Why is my benchmark over-estimating read throughput?

107 Views Asked by At

I have some c# read throughput benchmarks for an application library I work on that seem suspiciously high and I'm trying to understand what I could do to make them more accurate.

I first measure how fast my test system can simply read and throw away data. The idea is that this baseline value should approach the hardware read throughput limit and provide a sanity check on my benchmarking approach. Here is the code for the baseline.

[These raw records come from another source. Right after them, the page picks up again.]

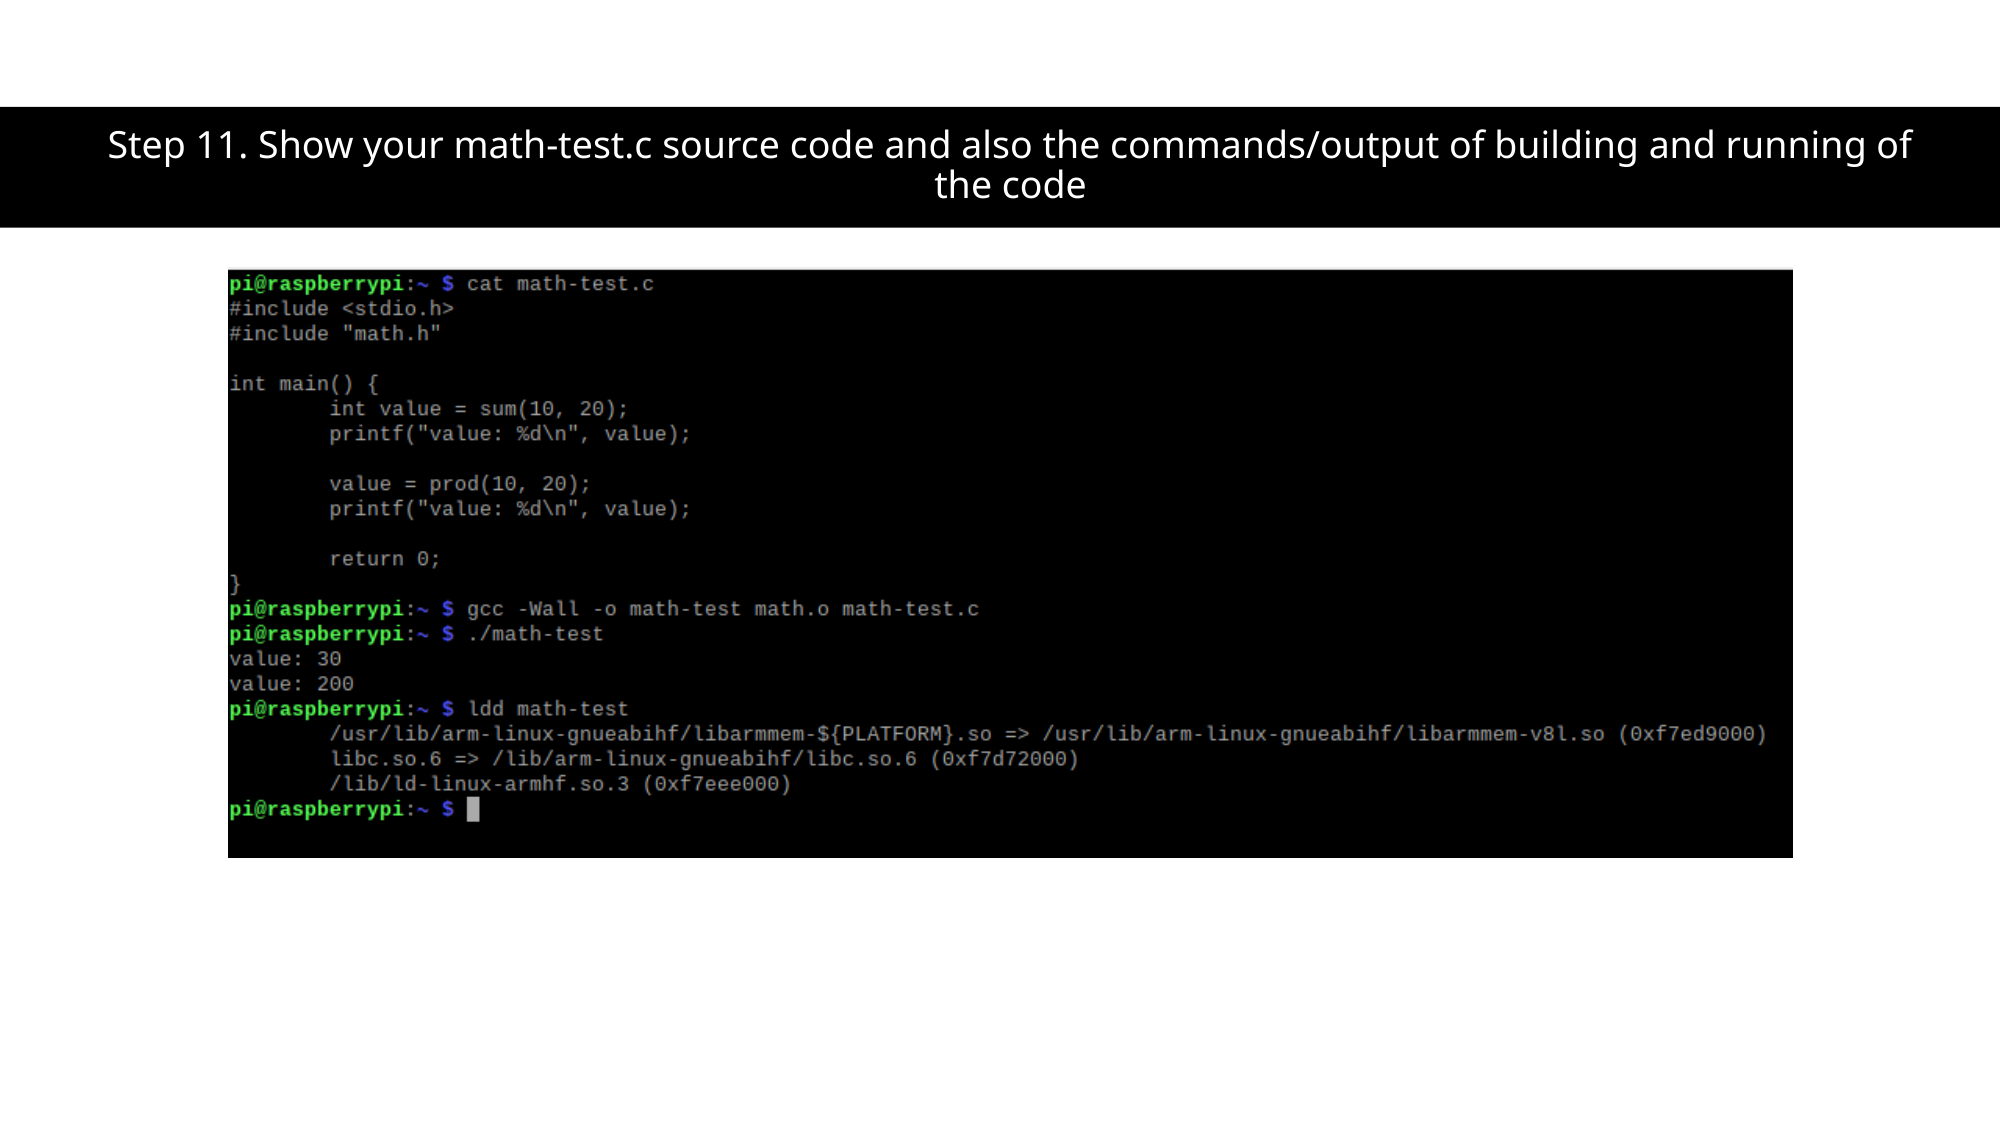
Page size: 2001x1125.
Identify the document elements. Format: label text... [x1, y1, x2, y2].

title Step 11. Show your math-test.c source code and also the commands/output of building and running of the code [91, 105, 1931, 228]
text_box [0, 106, 2000, 229]
picture [228, 267, 1793, 858]
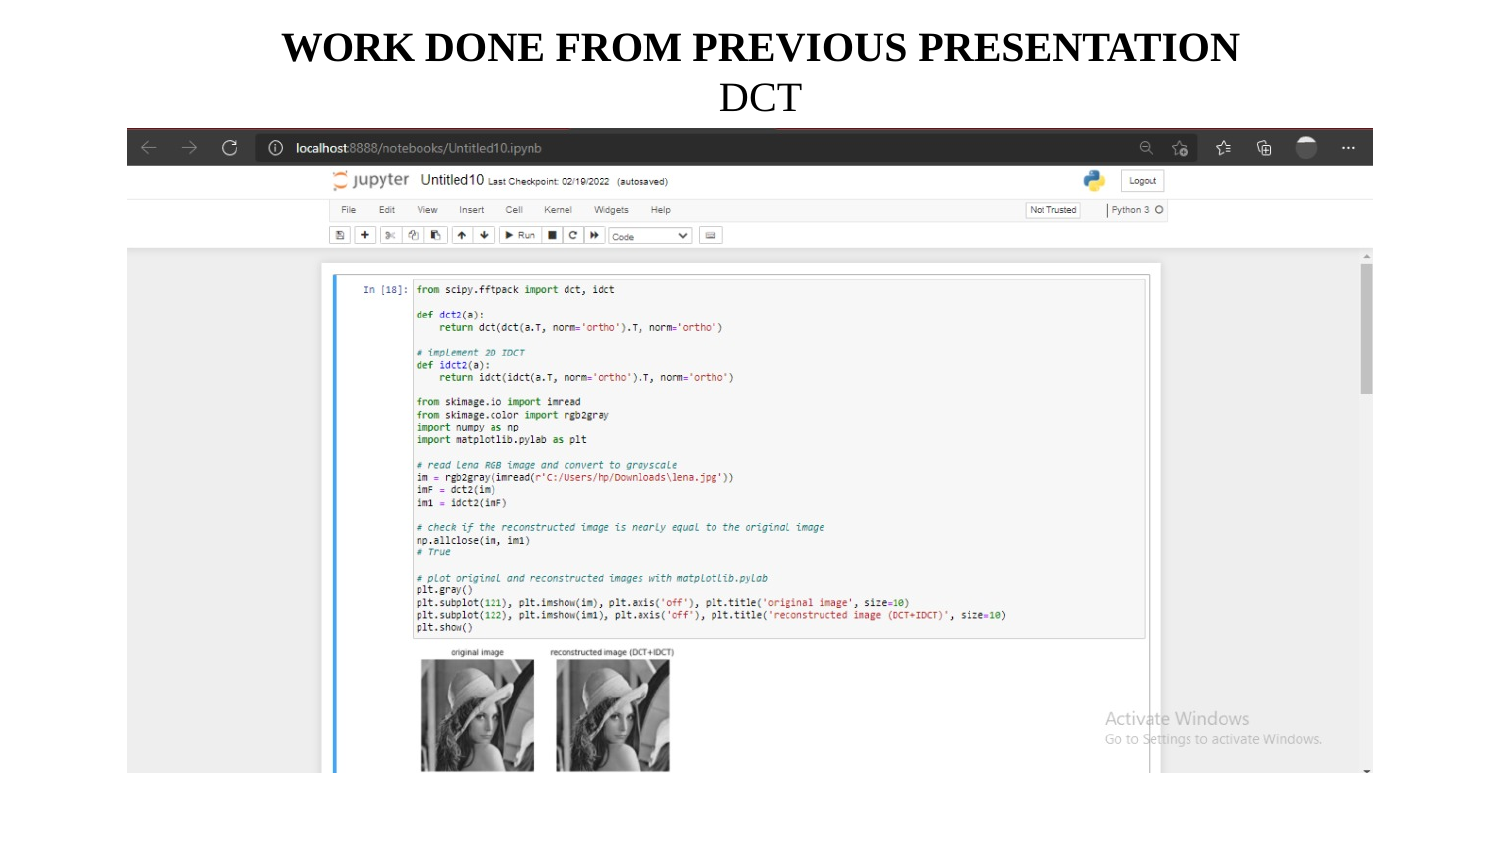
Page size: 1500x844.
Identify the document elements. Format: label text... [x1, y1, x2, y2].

text_box WORK DONE FROM PREVIOUS PRESENTATION DCT [255, 12, 1267, 127]
picture [127, 128, 1373, 773]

void ReadAndThrowAway(System.IO.FileStream stream, byte[] buf)
{
    int bytesRead;
    do {
        bytesRead = stream.Read(buf, 0, buf.Length);
    }
    while (bytesRead == buf.Length);
}

Test hardware is an Apple SSD AP1024N from a 2019 16" touch-bar MacBook Pro which I have read has about a 2.8 GB/s throughput. However, when I run the above code I get a throughput around 3.4 GB/s. Further, when I run it multi-threaded I get throughputs over 5 GB/s.

I have suspected that this could be because the file is cached in RAM. So to prevent caching I use a 32 GB test file. My thinking is that complete benchmark runs should always be forced to read the file again since I only have 16 GB RAM.

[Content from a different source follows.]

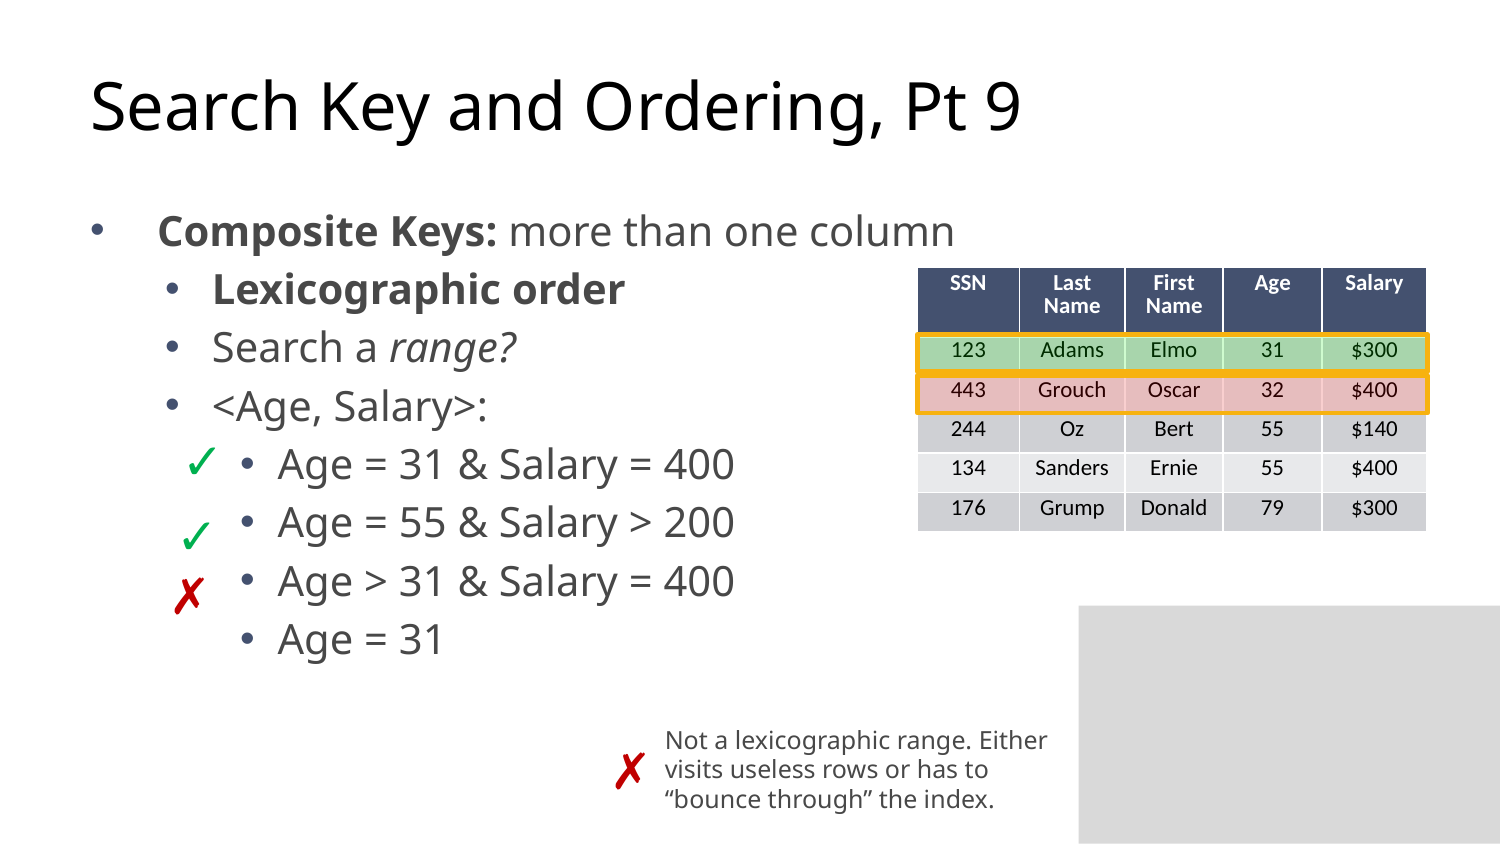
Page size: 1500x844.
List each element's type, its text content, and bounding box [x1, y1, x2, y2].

Is it possible that my Apple SSD really is this fast? Is this SSD PCIe 3.0 x 4 lanes? Is my benchmark over-reporting throughput somehow? And if so how?

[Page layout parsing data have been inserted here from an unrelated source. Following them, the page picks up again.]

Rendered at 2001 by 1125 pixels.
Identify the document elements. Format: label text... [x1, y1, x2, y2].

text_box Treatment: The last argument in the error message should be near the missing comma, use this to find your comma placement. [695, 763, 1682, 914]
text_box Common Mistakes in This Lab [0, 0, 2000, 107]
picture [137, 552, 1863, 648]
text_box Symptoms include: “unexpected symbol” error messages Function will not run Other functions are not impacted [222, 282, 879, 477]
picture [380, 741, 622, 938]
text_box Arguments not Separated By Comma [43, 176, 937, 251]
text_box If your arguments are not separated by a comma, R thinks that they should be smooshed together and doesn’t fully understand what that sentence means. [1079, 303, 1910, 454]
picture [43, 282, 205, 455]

A full write up and source code can be found here on Github.

1

There are 1 best solutions below

0
dynamicbutter On

Resolved. I just realized that the test only exceeds 3.4 GB/s when I turn off file caching using F_NOCACHE. This makes sense because I'm turning it off while a large part of the 32 GB test file is still lodged in memory. So its going to stay lodged in memory since nothing is overwriting the file cache anymore. The subsequent tests are going to be faster because a big chunk of their data is now cached in memory.